Re: possible deadlock in send_sigio

Waiman Long <longman@xxxxxxxxxx> · Thu, 11 Jun 2020 09:51:29 -0400

On 6/11/20 3:43 AM, Dmitry Vyukov wrote:
On Thu, Jun 11, 2020 at 4:33 AM Waiman Long <longman@xxxxxxxxxx> wrote:
On 4/4/20 1:55 AM, syzbot wrote:
Hello,

syzbot found the following crash on:

HEAD commit:    bef7b2a7 Merge tag 'devicetree-for-5.7' of git://git.kerne..
git tree:       upstream
console output: https://syzkaller.appspot.com/x/log.txt?x=15f39c5de00000
kernel config:  https://syzkaller.appspot.com/x/.config?x=91b674b8f0368e69
dashboard link: https://syzkaller.appspot.com/bug?extid=a9fb1457d720a55d6dc5
compiler:       gcc (GCC) 9.0.0 20181231 (experimental)
syz repro:      https://syzkaller.appspot.com/x/repro.syz?x=1454c3b7e00000
C reproducer:   https://syzkaller.appspot.com/x/repro.c?x=12a22ac7e00000

The bug was bisected to:

commit 7bc3e6e55acf065500a24621f3b313e7e5998acf
Author: Eric W. Biederman <ebiederm@xxxxxxxxxxxx>
Date:   Thu Feb 20 00:22:26 2020 +0000

      proc: Use a list of inodes to flush from proc

bisection log:  https://syzkaller.appspot.com/x/bisect.txt?x=165c4acde00000
final crash:    https://syzkaller.appspot.com/x/report.txt?x=155c4acde00000
console output: https://syzkaller.appspot.com/x/log.txt?x=115c4acde00000

IMPORTANT: if you fix the bug, please add the following tag to the commit:
Reported-by: syzbot+a9fb1457d720a55d6dc5@xxxxxxxxxxxxxxxxxxxxxxxxx
Fixes: 7bc3e6e55acf ("proc: Use a list of inodes to flush from proc")

========================================================
WARNING: possible irq lock inversion dependency detected
5.6.0-syzkaller #0 Not tainted
--------------------------------------------------------
ksoftirqd/0/9 just changed the state of lock:
ffffffff898090d8 (tasklist_lock){.+.?}-{2:2}, at: send_sigio+0xa9/0x340 fs/fcntl.c:800
but this lock took another, SOFTIRQ-unsafe lock in the past:
   (&pid->wait_pidfd){+.+.}-{2:2}

and interrupts could create inverse lock ordering between them.
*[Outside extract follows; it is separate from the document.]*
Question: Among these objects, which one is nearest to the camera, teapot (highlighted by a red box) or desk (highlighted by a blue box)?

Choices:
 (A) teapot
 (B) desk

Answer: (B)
other info that might help us debug this:
   Possible interrupt unsafe locking scenario:

         CPU0                    CPU1
         ----                    ----
    lock(&pid->wait_pidfd);
                                 local_irq_disable();
                                 lock(tasklist_lock);
                                 lock(&pid->wait_pidfd);
    <Interrupt>
      lock(tasklist_lock);

   *** DEADLOCK ***
That is a false positive. The qrwlock has the special property that it
becomes unfair (for read lock) at interrupt context. So unless it is
taking a write lock in the interrupt context, it won't go into deadlock.
The current lockdep code does not capture the full semantics of qrwlock
leading to this false positive.
Hi Longman

Thanks for looking into this.
Now the question is: how should we change lockdep annotations to fix this bug?

There was an old lockdep patch that I think may address the issue, but 
was not merged at the time. I will need to dig it out and see if it can 
be adapted to work in the current kernel. It may take some time.

Cheers,
Longman